## Work task
Return all the data exactly, keeping the pictures out.

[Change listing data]

* * * * *

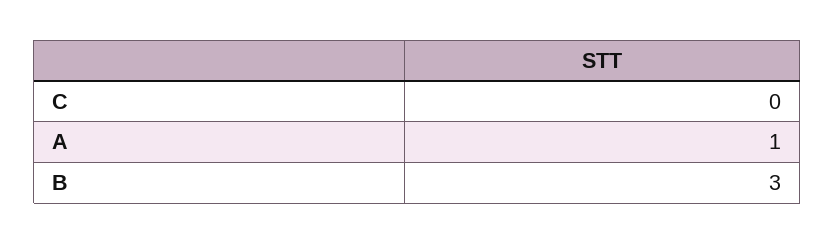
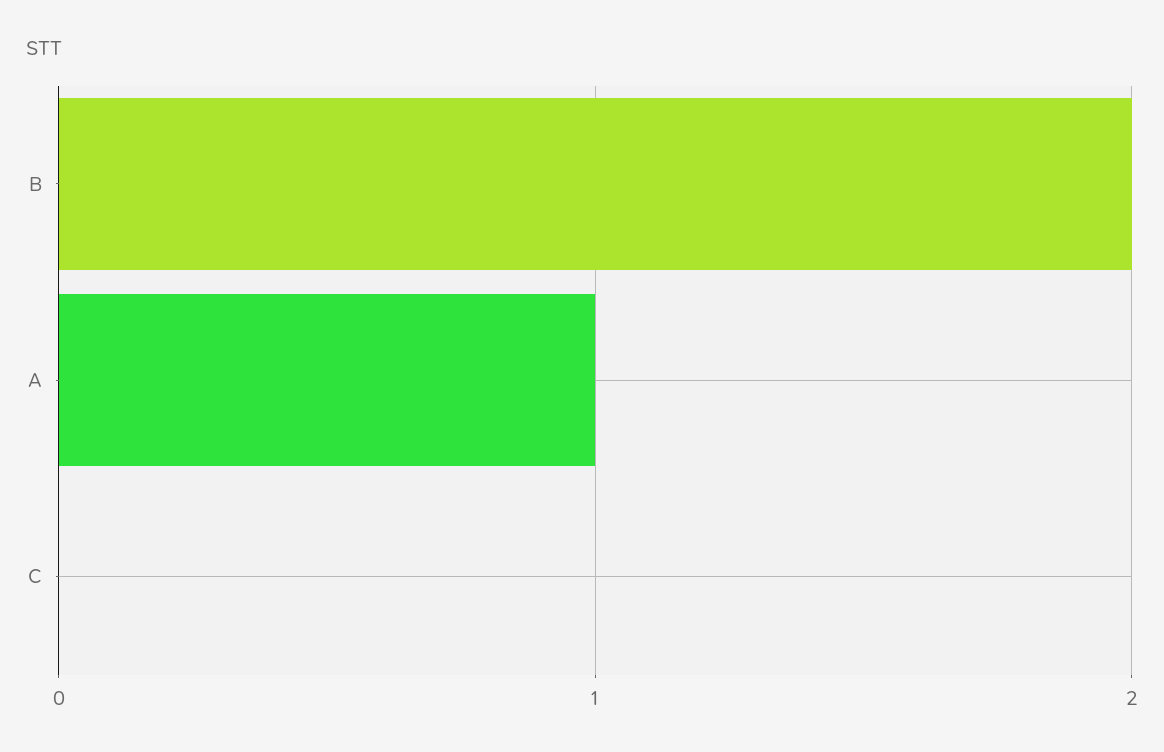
B: 3 -> 2

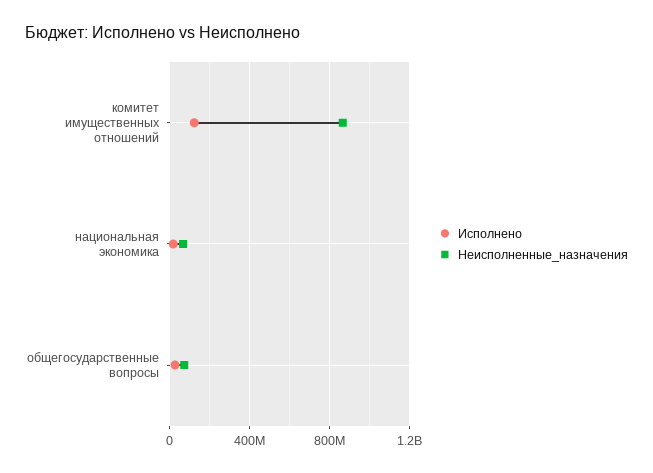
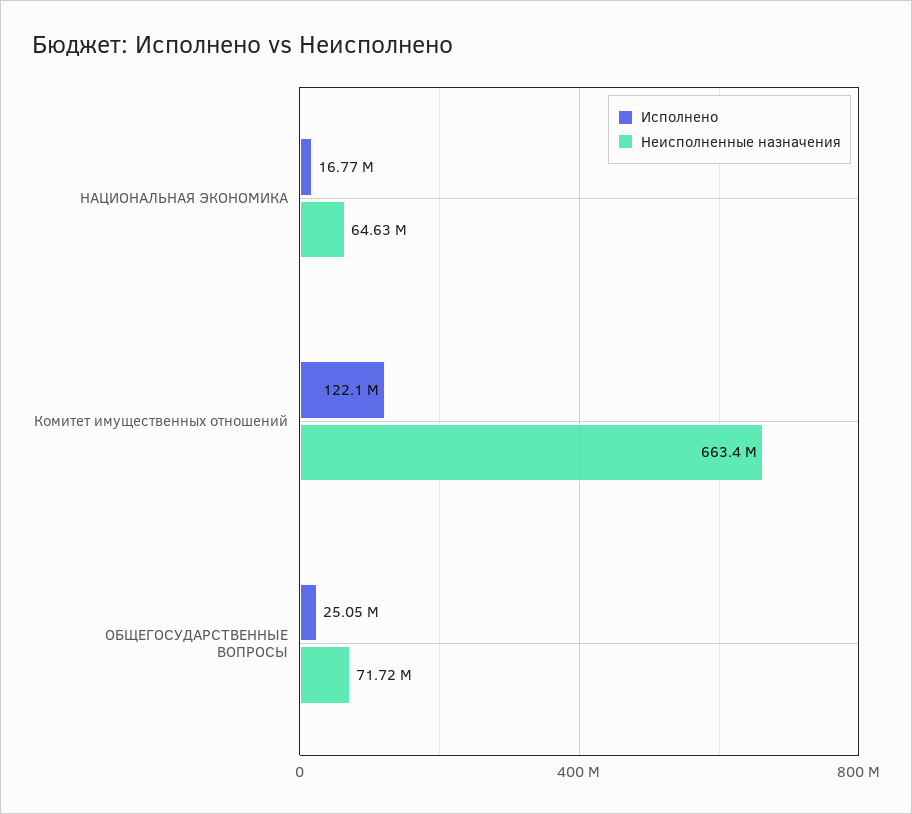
Неисполненные_назначения, комитет имущественных отношений: 850000000 -> 663400000

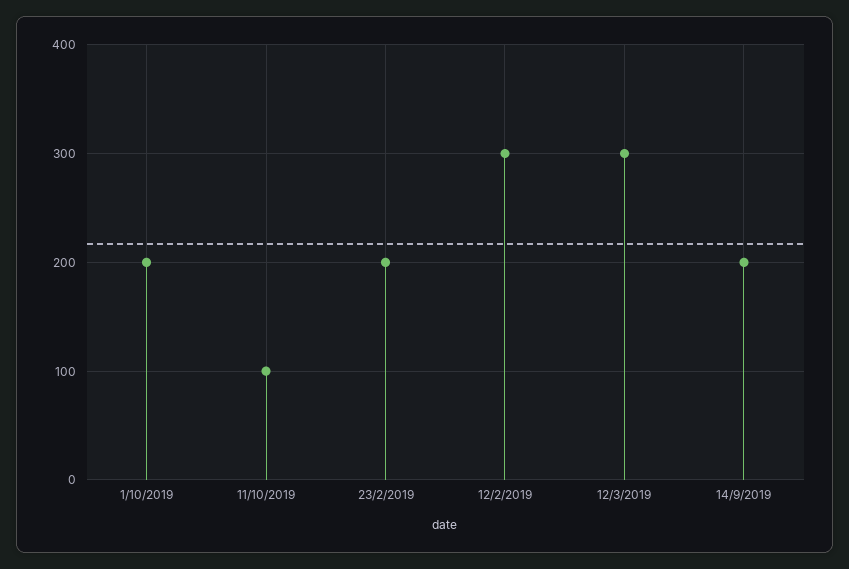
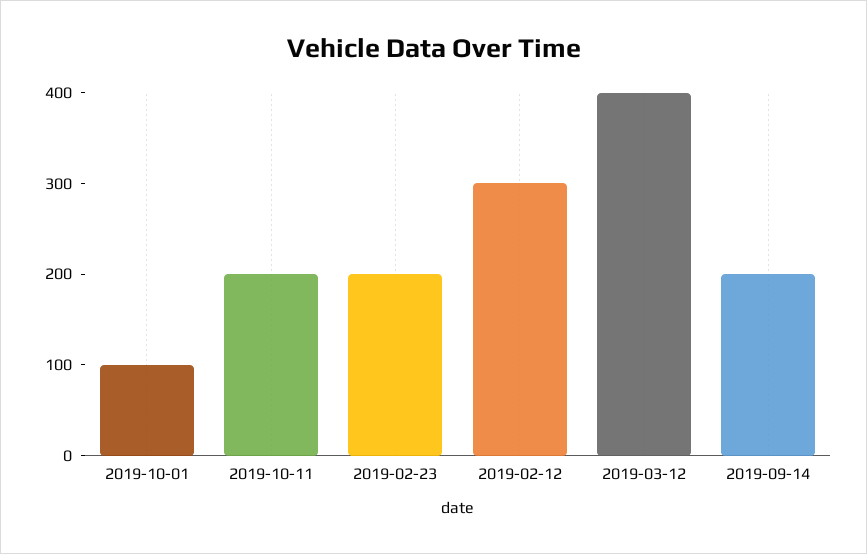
1/10/2019: 200 -> 100
11/10/2019: 100 -> 200
12/3/2019: 300 -> 400

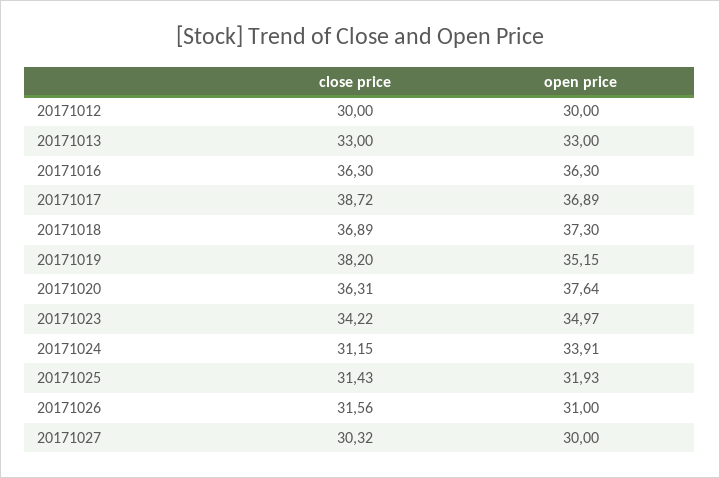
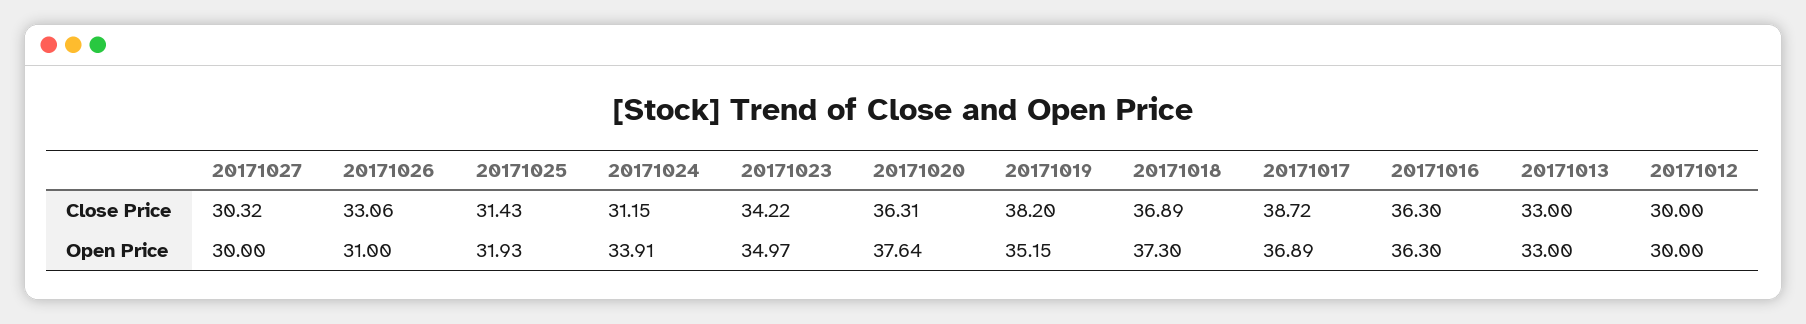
close price, 20171026: 31.56 -> 33.06

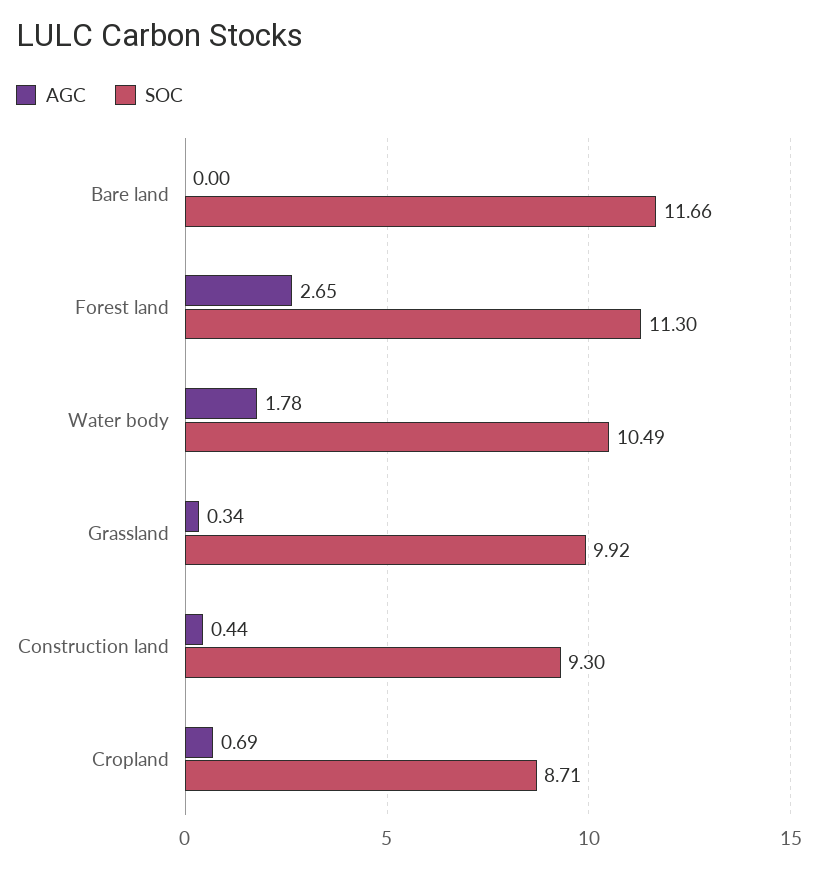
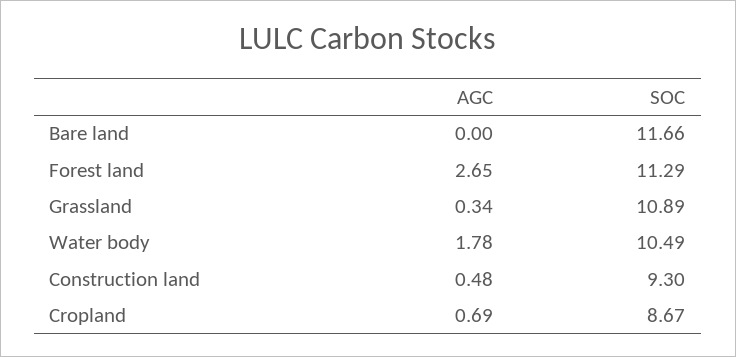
SOC, Forest land: 11.3 -> 11.29
SOC, Grassland: 9.92 -> 10.89
AGC, Construction land: 0.44 -> 0.48
SOC, Cropland: 8.71 -> 8.67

* * * * *

## Output of the task
B: 3 -> 2

Неисполненные_назначения, комитет имущественных отношений: 850000000 -> 663400000

1/10/2019: 200 -> 100
11/10/2019: 100 -> 200
12/3/2019: 300 -> 400

close price, 20171026: 31.56 -> 33.06

SOC, Forest land: 11.3 -> 11.29
SOC, Grassland: 9.92 -> 10.89
AGC, Construction land: 0.44 -> 0.48
SOC, Cropland: 8.71 -> 8.67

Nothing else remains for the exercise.